■ **TEXT EXCERPT**:
╭──

While both our RC and RGB target stars are inside the recommended temperature and gravity range for CaT measurements, the metallicity distribution of the Galactic bulge reaches (extends) to significantly higher metallicity than typical star clusters for which this calibration has been defined and used so far. The impact of the metal content over the CaT EWs measurements is mostly driven by the continuum depletion due to the increasing contamination of the CaT lines by other atomic lines. To explore the impact of the metal content on the CaT EWs measurement, we analysed a grid of synthetic spectra generated using turbospectrum. This is a line synthesis code described in Alvarez & Plez (1998) and improved along the years by B. Plez. In this case, it was used together with the grid of OSMARCS spherical model atmospheres1 (Gustafsson et al. 2008). The synthetic spectra have the same resolution as the GIRAFFE spectra and a set of stellar parameters representative of a K giant star (Teff = 4750 and log g = 2.5). Only the metallicity was allowed to vary across the range from [Fe/H] = −1.5 to the extreme case of [Fe/H] = + 1.0 dex 2, keeping [Ca/H] = [Fe/H] in the whole grid.

Synthetic spectra for stars at the two extreme ends of the metallicity grid are plotted in the upper panel of Fig. 3. The black line is the synthetic spectrum containing a list of all the elements in the wavelength range between 8450 and 8700 Å. The red line, in contrast, shows only the three CaT lines. This exercise clearly shows the depletion of the continuum (pseudo-continuum) at high metallicity that is due to the presence of many unresolved lines. Because we studied normalised spectra (without flux calibration), we need to include the effect of continuum depletion in the empirical calibration itself.

The CaT EWs can be measured by fitting an empirical function to each line profile and calculate the corresponding EW from direct integration of the function. Different functions have been explored over the years. Armandroff & Da Costa (1991) used a Gaussian profile when fitting stars in globular clusters. Rutledge et al. (1997) used a Moffat function instead. Both functions only give good results for stars of relatively low metallicity. Cole et al. (2004) showed that in the metal-rich regime, the strong wings of the CaT lines can be reproduced by the sum of a Gaussian component, fitting the line core, and a Lorentzian function, fitting the wings. Erdelyi-Mendes & Barbuy (1991) and Battaglia et al. (2008) showed that the EWs of CaT lines is driven mostly by the wings because of the strong pressure broadening. In other words, the strength of the line is mostly driven by the electronic pressure (i.e. metallicity), not by the usual combination of temperature and elemental abundance, shaping weak lines.

Table 1

Line bandpass used in this work.

╰──

■ **EXCERPTED DATA**:
╭──

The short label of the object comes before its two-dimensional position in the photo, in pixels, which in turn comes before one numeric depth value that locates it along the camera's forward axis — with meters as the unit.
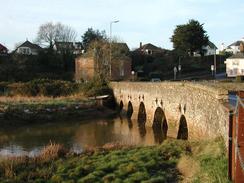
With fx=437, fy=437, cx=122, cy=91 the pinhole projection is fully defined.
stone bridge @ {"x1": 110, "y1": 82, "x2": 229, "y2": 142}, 17.86
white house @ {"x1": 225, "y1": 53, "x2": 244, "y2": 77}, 80.88
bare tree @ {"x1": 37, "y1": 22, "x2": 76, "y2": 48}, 94.75
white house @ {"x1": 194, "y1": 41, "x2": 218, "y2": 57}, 118.66
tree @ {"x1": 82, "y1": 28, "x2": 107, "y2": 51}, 95.19
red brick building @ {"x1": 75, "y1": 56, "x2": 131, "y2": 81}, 59.38
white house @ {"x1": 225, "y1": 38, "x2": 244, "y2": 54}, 142.29
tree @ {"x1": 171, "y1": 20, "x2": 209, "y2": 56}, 85.19
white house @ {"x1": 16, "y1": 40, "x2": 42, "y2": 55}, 95.69
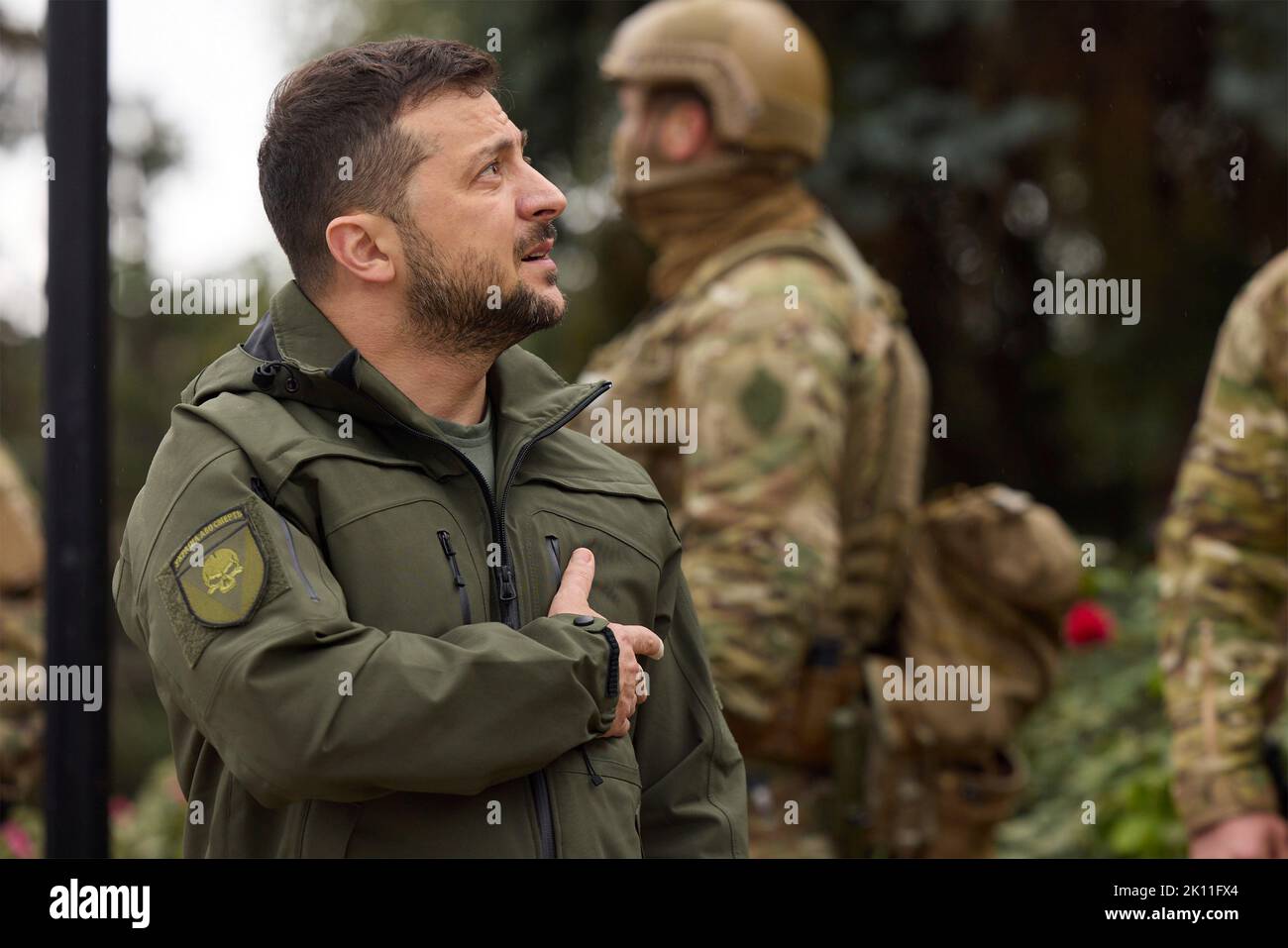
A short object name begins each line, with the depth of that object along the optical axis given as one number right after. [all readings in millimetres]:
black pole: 5250
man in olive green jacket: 3516
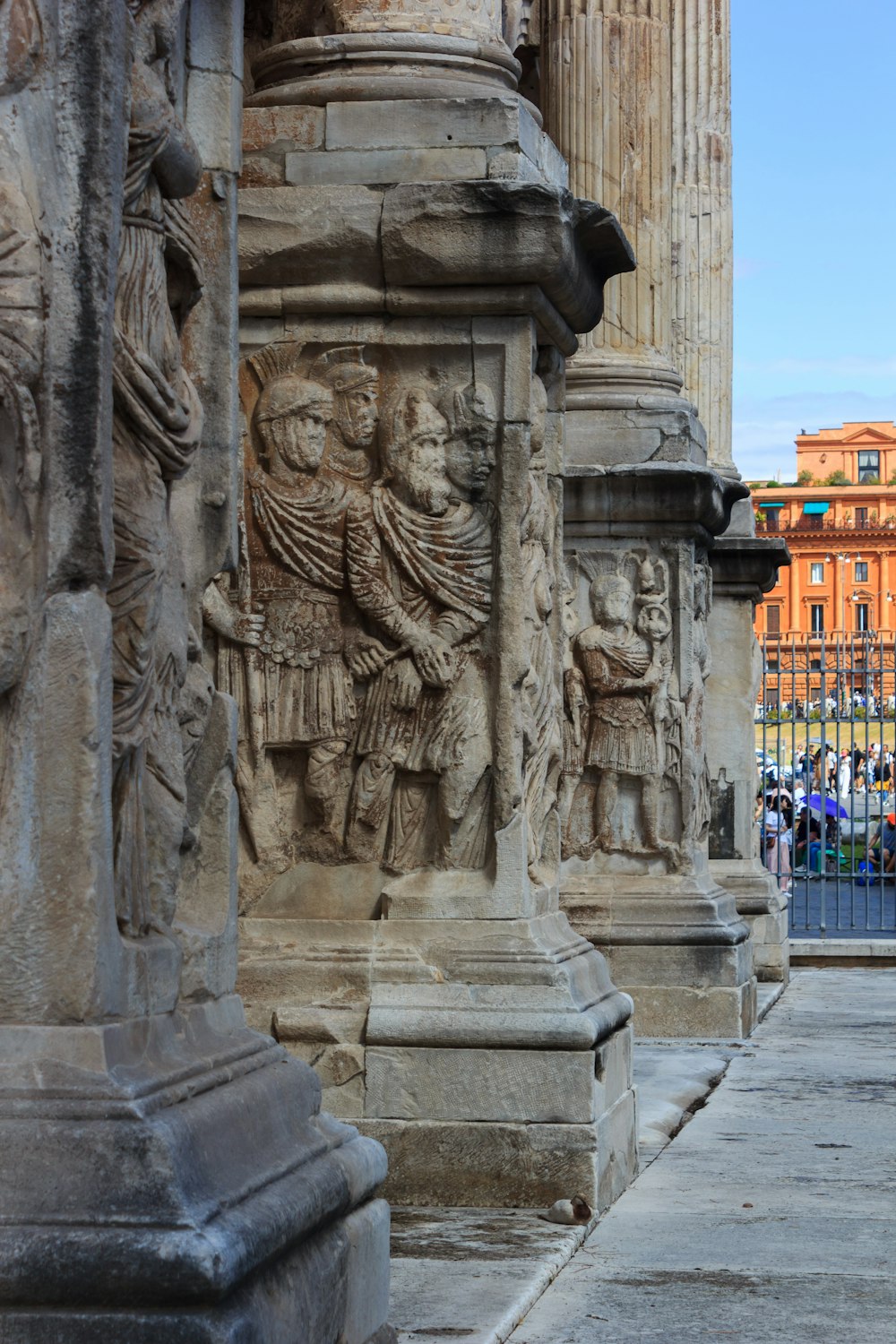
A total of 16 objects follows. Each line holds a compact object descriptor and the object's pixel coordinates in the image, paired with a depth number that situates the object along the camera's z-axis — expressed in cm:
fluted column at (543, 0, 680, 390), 1063
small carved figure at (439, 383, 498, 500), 649
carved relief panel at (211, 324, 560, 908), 648
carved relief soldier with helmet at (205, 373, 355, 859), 656
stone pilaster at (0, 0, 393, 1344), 312
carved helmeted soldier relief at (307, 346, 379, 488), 656
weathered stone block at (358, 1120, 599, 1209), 602
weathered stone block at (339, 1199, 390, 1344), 379
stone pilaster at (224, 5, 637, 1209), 634
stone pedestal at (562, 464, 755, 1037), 1034
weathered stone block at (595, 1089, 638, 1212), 614
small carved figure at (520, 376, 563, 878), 659
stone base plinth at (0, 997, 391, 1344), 306
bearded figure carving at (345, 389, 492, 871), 647
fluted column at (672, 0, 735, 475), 1384
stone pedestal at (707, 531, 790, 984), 1313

╰──

■ **EXERCISE TASKS**:
1. Translate this sentence from the passage on calcium triplet measurements into Spanish: "The red line, in contrast, shows only the three CaT lines."
2. According to the passage on calcium triplet measurements, what function did Rutledge et al. (1997) use?
3. Please extract a portion of the passage on calcium triplet measurements word for word, beginning at the words "Synthetic spectra for" and stopping after the words "empirical calibration itself.".

■ **RESPONSES FOR EACH TASK**:
1. La línea roja, en cambio, muestra solo las tres líneas del CaT.

2. A Moffat function.

3.
Synthetic spectra for stars at the two extreme ends of the metallicity grid are plotted in the upper panel of Fig. 3. The black line is the synthetic spectrum containing a list of all the elements in the wavelength range between 8450 and 8700 Å. The red line, in contrast, shows only the three CaT lines. This exercise clearly shows the depletion of the continuum (pseudo-continuum) at high metallicity that is due to the presence of many unresolved lines. Because we studied normalised spectra (without flux calibration), we need to include the effect of continuum depletion in the empirical calibration itself.